Aliás, sobre a descrição, é necessário fazer o aviso que o
livro é de 1820 (há divergências que o colocam em 1818) e, portanto, o estilo
com o qual é escrito pode parecer enfadonho. É um livro curto, perto de outros
clássicos, e repleto de reflexões do personagem. Narrado em primeira pessoa
(entre as cartas de Robert Walton e os relatos de Victor Frankenstein) não me
decepcionou nem um pouco.
Somos apresentados, inicialmente, a Walton que escreve para
a irmã do Polo Norte. Mandando sempre notícias acerca de suas empreitadas, é
nesse contexto que Walton encontra Frankenstein, acabado e delirando, perseguindo
uma criatura gigantesca.
Esqueça o que você sabe agora sobre o monstro, ele NÃO é
estúpido como já foi representado em diversos filmes, tampouco é descuidado. O
Prometeu (o chamarei assim devido ao título completo do livro, pois, na
verdade, ele nem tem um nome próprio) é inteligente, perigoso, cativante. Sua
maneira de dialogar é impecável e muitas vezes chego a questionar em como
acreditar que ele foi autodidata por vários meses. Aprendeu a ler e a falar
inteiramente só, observando uma família e suas reações, também aprendeu sobre a
sociedade e seus costumes.
Não houve uma única vez que não me colocasse diante de
intermináveis possibilidades.

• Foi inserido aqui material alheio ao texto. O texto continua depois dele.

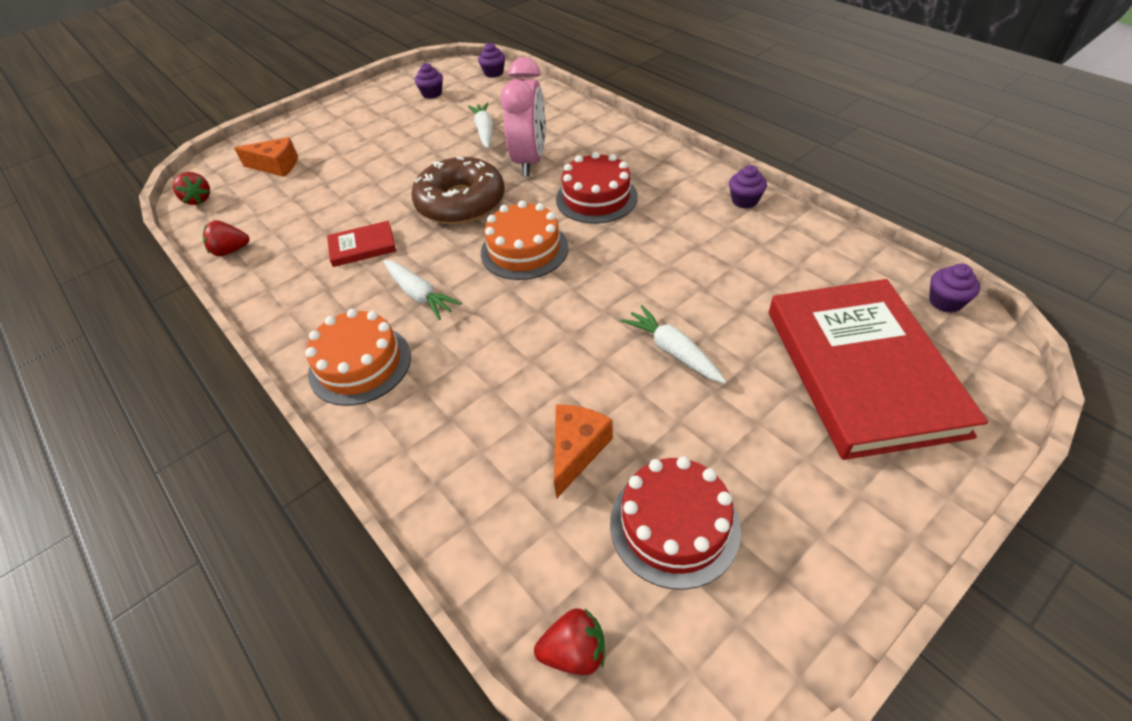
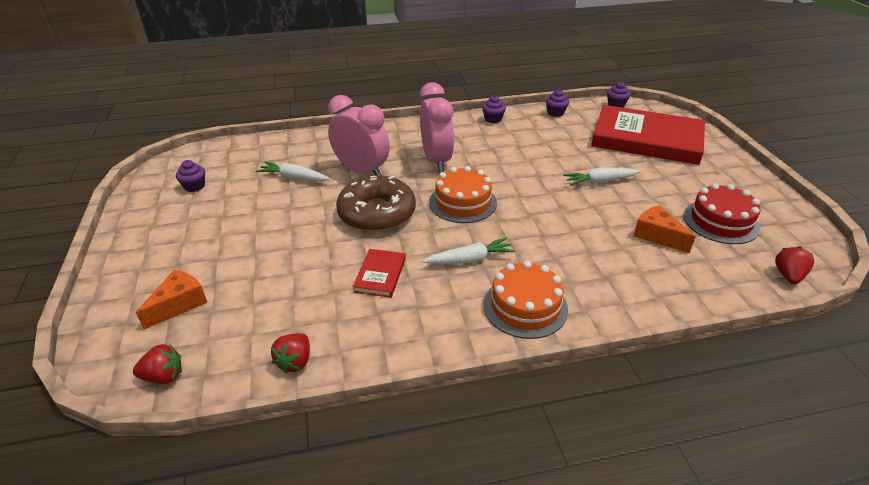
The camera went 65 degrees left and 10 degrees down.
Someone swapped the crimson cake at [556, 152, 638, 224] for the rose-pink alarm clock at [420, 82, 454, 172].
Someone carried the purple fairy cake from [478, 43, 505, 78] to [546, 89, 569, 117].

Se o Victor não tivesse sido tão afoito? E se ele
tivesse cumprido o acordo que fez com sua criatura? E se o Prometeu não tivesse
agido daquela forma? Não vou continuar, pois haveria ainda mais spoilers
(existe spoiler pra um livro com quase duzentos anos?) apenas recomendo a
leitura para quem gosta de um bom clássico ou para quem quer, como eu, conhecer
mais da maravilhosa escritora Mary Shelley.

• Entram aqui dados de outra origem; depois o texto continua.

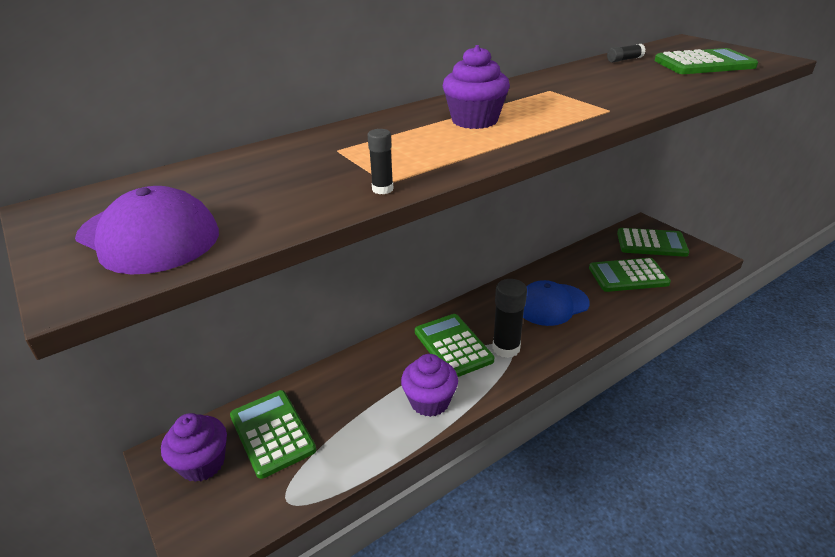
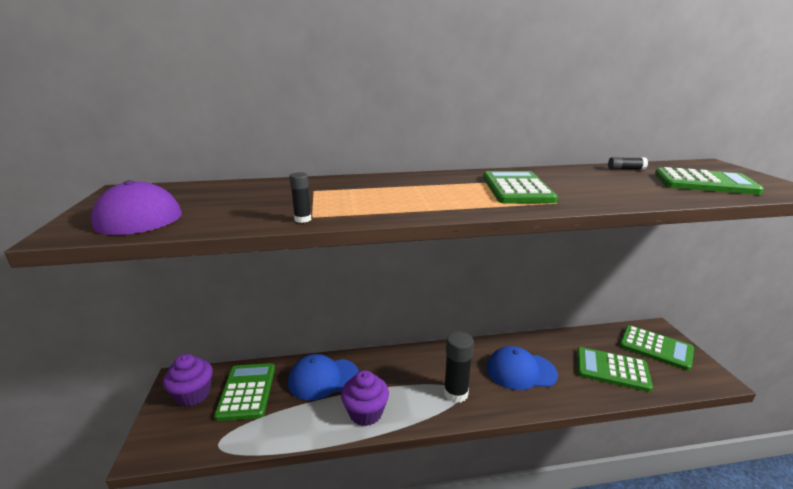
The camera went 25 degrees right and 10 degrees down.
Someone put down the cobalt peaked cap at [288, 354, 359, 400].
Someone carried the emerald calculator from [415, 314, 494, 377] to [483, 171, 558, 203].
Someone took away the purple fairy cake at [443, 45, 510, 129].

Aliás, depois de ler um pouco de sua biografia, tive vontade
de devorar todos os livros dela. Escrita apaixonante, detalhista, completa. Não
é à toa que se tornou um dos maiores nomes da literatura. E é uma pena que
ainda existam cenas como a que narrei a princípio. O que me fazem questionar se
ela é menos reconhecida por ser mulher, ou pela soma de todos os fatores de sua
vida?
Mas este assunto, prometo, ficará para outro dia. Agora apenas deixo essa obra maravilhosa indicada na nossa estante. Fiquem à vontade, puxem uma cadeira e sintam-se convidados a ler um dos precursores da Ficção Científica, Frankenstein ou o Prometeu Moderno de Mary Shelley.